己に抱いた無力への苛立ちを吐露する声は少しだけ震えていて、けれど止めどなく溢れて抑えられない。
ルティウスへ感情をぶつけても仕方ないと分かっているのに、言葉は次々と出てくる。
「ただ待つしかなかった者達が、どれだけ悲しんでいたと思ってる!」
「⋯⋯⋯」
「また⋯私に失わせる気だったのか⋯?死なないと言い切ったお前は、約束を違えようとしていたのだと、理解しているのか?」
その一言でルティウスも思い出した。レヴィが過去に多くのものを失ってきている事を。それを聞いたルティウスは確かに誓った⋯絶対に死なないと。

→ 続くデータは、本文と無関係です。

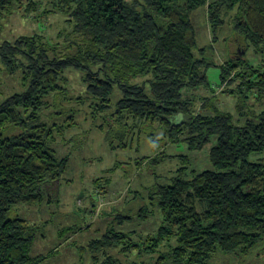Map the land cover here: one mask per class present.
<instances>
[{
    "label": "trees",
    "instance_id": "trees-1",
    "mask_svg": "<svg viewBox=\"0 0 264 264\" xmlns=\"http://www.w3.org/2000/svg\"><path fill=\"white\" fill-rule=\"evenodd\" d=\"M40 4L0 0V21L15 9L37 12ZM50 5L42 14L53 11L67 24L57 41L34 33L0 43L1 67L21 87L0 96V264L45 260L32 253L43 223L10 214L15 206L57 196L69 157H60L53 144L76 126L77 110L70 109L62 123L56 120L62 112L45 116V111L53 106L50 97L58 103L65 95L69 69L83 73L85 101L92 117L108 124L110 143L119 138L115 147L126 149L130 134L138 142L142 135L154 142L159 129L191 150L216 138L208 169L189 170L186 155L169 156L179 157L180 166L147 197L162 217L157 232L139 244L133 231L106 230L88 244L93 264H124L109 250L154 256L165 248L156 263L171 264H209L218 253L249 254L264 239V162L250 160L264 150V111L235 124L233 115L219 108L218 94L236 95L238 113L245 115L247 94H264V65H249L239 51L220 64L221 90L189 94L211 86L206 72L215 65L214 46L195 52L191 13L204 8L213 28L223 15L232 17L233 31L249 43L238 45L243 50L250 45L264 57V0H50ZM235 80L236 87L229 88ZM98 128L103 131L104 125ZM166 157L144 156L135 163L159 164ZM148 211L146 204L137 216Z\"/></svg>",
    "mask_w": 264,
    "mask_h": 264
},
{
    "label": "rangeland",
    "instance_id": "rangeland-1",
    "mask_svg": "<svg viewBox=\"0 0 264 264\" xmlns=\"http://www.w3.org/2000/svg\"><path fill=\"white\" fill-rule=\"evenodd\" d=\"M35 1L41 2L37 12L26 14L20 8L1 19L0 43L34 33L45 34L57 41L58 32L67 27L64 17L53 11L42 14L44 10H51L50 0ZM222 18L223 23L213 28L204 8L191 13L197 41L195 52L209 45L215 49L212 57L215 65L206 72L211 86L189 91L193 96H207L212 90H221L220 64L234 59L241 50L249 65L255 68L264 65V57L256 54L252 46L243 50L244 46L238 45L249 43L233 31L232 17L223 15ZM82 74L81 71L69 69L66 72L65 95L58 103L50 97L48 102H53V106L50 105L45 111V116L50 115L51 110L62 112V117L56 118L62 123L70 109L73 114L77 110L76 126L64 136H59L53 144L60 157H69L67 169L59 181L57 196H50V201L47 194L42 203L15 206L10 214L31 223H43L44 227L38 232L32 249L34 256L45 257L40 264H93V254L88 250V244L90 240L100 238L106 230L133 231L134 240L140 244L148 235H154L162 223L160 212L148 204L147 197L153 185L167 183L180 166L179 157L170 159L169 156L186 155L189 170L199 172L211 167L208 155L216 138H212L200 150H191L186 141H169L159 129L154 142L146 135H142L138 142L137 136L133 139L130 134L126 138V149L115 147L119 138L112 137L110 143L106 138L108 124L102 117H92L88 101H85ZM238 82L235 80L228 87L235 88ZM19 89L17 79L7 75L0 64V96ZM247 97L246 114L243 116L238 113L236 95L219 93L218 106L233 115V123L242 124L248 116L264 111V94L254 90ZM200 106L198 99L194 111L198 112ZM102 124L103 131L98 128ZM156 154H165L167 159L159 164L148 161L139 166L135 163L139 158H151ZM250 160L264 162V150L251 154ZM146 204L149 207V211L145 212L146 217H138L137 213ZM124 215L130 217L122 218ZM109 252L121 258L124 264H171L162 261L156 263L158 256L167 253L165 248L154 256L139 255L136 251L129 255H122L118 250ZM209 264H264V239L249 254L218 253L210 259Z\"/></svg>",
    "mask_w": 264,
    "mask_h": 264
},
{
    "label": "water",
    "instance_id": "water-1",
    "mask_svg": "<svg viewBox=\"0 0 264 264\" xmlns=\"http://www.w3.org/2000/svg\"><path fill=\"white\" fill-rule=\"evenodd\" d=\"M242 54H243V51H240V56H242Z\"/></svg>",
    "mask_w": 264,
    "mask_h": 264
}]
</instances>
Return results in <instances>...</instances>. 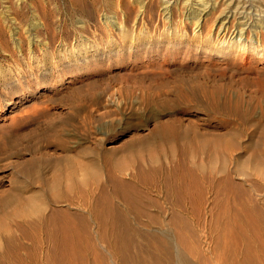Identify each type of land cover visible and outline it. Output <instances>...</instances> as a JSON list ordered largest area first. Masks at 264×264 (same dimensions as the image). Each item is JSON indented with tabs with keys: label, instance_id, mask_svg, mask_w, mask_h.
<instances>
[{
	"label": "rangeland",
	"instance_id": "rangeland-1",
	"mask_svg": "<svg viewBox=\"0 0 264 264\" xmlns=\"http://www.w3.org/2000/svg\"><path fill=\"white\" fill-rule=\"evenodd\" d=\"M27 1L0 7V264H215L235 212L263 239L264 59L201 39L227 11ZM122 9L132 39L100 24Z\"/></svg>",
	"mask_w": 264,
	"mask_h": 264
},
{
	"label": "bare ground",
	"instance_id": "bare-ground-1",
	"mask_svg": "<svg viewBox=\"0 0 264 264\" xmlns=\"http://www.w3.org/2000/svg\"><path fill=\"white\" fill-rule=\"evenodd\" d=\"M22 1L24 2L25 0H0V7H2L5 10V12H7L6 15H11V16L13 15L12 17H13L14 21L16 22V17H15L16 14L14 15V13H15V10L19 8ZM26 1L24 3H26ZM220 1H221V3L219 4ZM178 2H179V4H182L181 6L183 9H186V19H194V17H192V15H193V13H195L194 16H195V18H197L196 24L198 23V25L201 22H204L205 17H207L208 14H211L214 10L218 9L219 6H220V8L218 9L219 13H224L225 10L227 11V12H225L226 14L223 17L218 18L217 21L215 22L216 32H217L216 36H215V41L212 42L211 38H209V37L208 38H206V37L202 38L201 37V39L206 44H208V46H206V45L204 46L206 48L205 53L208 52L210 54L213 52L218 56L234 57V58H241V59H242V57L247 59L249 57H255V56H257L258 58L264 59V22H262V21H264V19H262L263 18L262 15H264L263 14L264 12L260 10L261 5L257 4L254 7L253 3H251V0H181V1L163 0V1H160L159 7H160V12H161V17H163L164 20L166 19L168 21L169 18L172 17L171 16V13H172L171 9L173 6H176L178 4ZM147 4H148L147 0L138 1V5H136L138 7L136 9V12H135V15L133 18V25L141 24L144 21ZM253 11H254V14L253 15L250 14ZM126 14L127 13L124 9L121 10L120 15H118L117 13H114L111 15L103 14L102 18H99L100 24L104 25L105 31L109 34H111V31H110V26H111V27H115L116 30H118L119 34L132 39L133 36L130 35V33L126 29V25H125V22L127 20ZM236 15H238L239 17H235ZM38 19H39V17H38ZM40 19H41V16H40ZM202 24L203 23H201V25H200L201 27H202ZM34 25H36V24H34ZM44 26H45V24H44ZM33 27H35V26H33ZM39 27H41V25ZM202 29H203V27H202ZM236 33L238 34V36H236ZM199 35H200V33L196 35V37L198 39H200ZM235 37H238V38H235ZM21 50L22 49H20V51ZM10 103H11V101L7 100V103H5V104H10ZM3 106H1V107H3ZM241 222H243L244 224H242ZM223 224L224 225L222 227L216 229V235L217 236H216V240H215V248L218 249L219 251H221V250L223 251V252H221L222 253L221 256L219 253L217 255V257L215 258L217 264H264V238L262 239L261 237H259L257 235L258 233L256 234V232L254 231L253 227L250 224V221L248 222V220H246V219L245 220L241 219L239 213L235 212ZM181 239H182V236H181ZM179 242H180V240H179ZM183 242L185 244L184 240H183ZM252 243H253V245H254V243H256L255 246H257L259 248L258 250H260V254H258L257 252L256 253L258 255L253 253ZM180 244H182V243L180 242ZM187 245H186V247H187ZM195 245H196V243H195ZM161 246H162V244H161ZM180 246H183V245H180ZM190 248H195V247L190 246ZM155 249H156V247H155ZM157 249H158V246H157ZM163 249H164V247L162 248V250ZM196 249H197V247H196ZM126 251L128 252V249ZM160 251H161V249H160ZM180 251L182 252L183 250H181V248H180ZM191 251H189V252H191ZM164 252H165V250H164ZM183 252L186 253L187 250L183 251ZM150 253L152 254V252H150ZM193 253H191V255ZM176 254L177 253H175V256H176ZM167 256H170V255H167ZM119 257H120V255H119ZM202 257H203V255H202ZM127 258H129V257H127ZM185 258L186 257L182 253L177 254V258H176L177 263L176 264H185V261H186ZM191 258H195V257H191ZM191 258H189V260ZM139 259H140V257H139ZM157 259H159V258H157ZM202 259H204V257L201 258V261H202ZM132 260H134V259H132ZM141 260H142V258H141ZM165 260L167 261L169 259H165ZM165 260H164V263H166ZM209 261H207V262H209ZM207 262H206V264H207ZM216 262H215V264H216ZM120 263H121V261H120ZM142 263H143V261H142ZM156 263H157V261H156ZM136 264H138V262ZM189 264H192V263L190 262ZM203 264H204V262H203Z\"/></svg>",
	"mask_w": 264,
	"mask_h": 264
}]
</instances>
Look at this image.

これほどまでに感情を露わにするレヴィは初めてで、返す言葉を失ってしまう。
気付けば、ルティウスの大きな蒼い瞳からは涙が零れていた。
「⋯ルティ?」
「え、あれ⋯?何で、涙なんて⋯」
拘束されていない右手で乱暴に目元を拭っても、何故か涙は止まらない。掴まれている左腕は痛いが泣くほどではない。悲しい訳でもない。ただ心の奥からは、自分のものとは違う感情が溢れているような気がした。
それがレヴィから伝播した想いだと気付くのには、少しの時間を要した。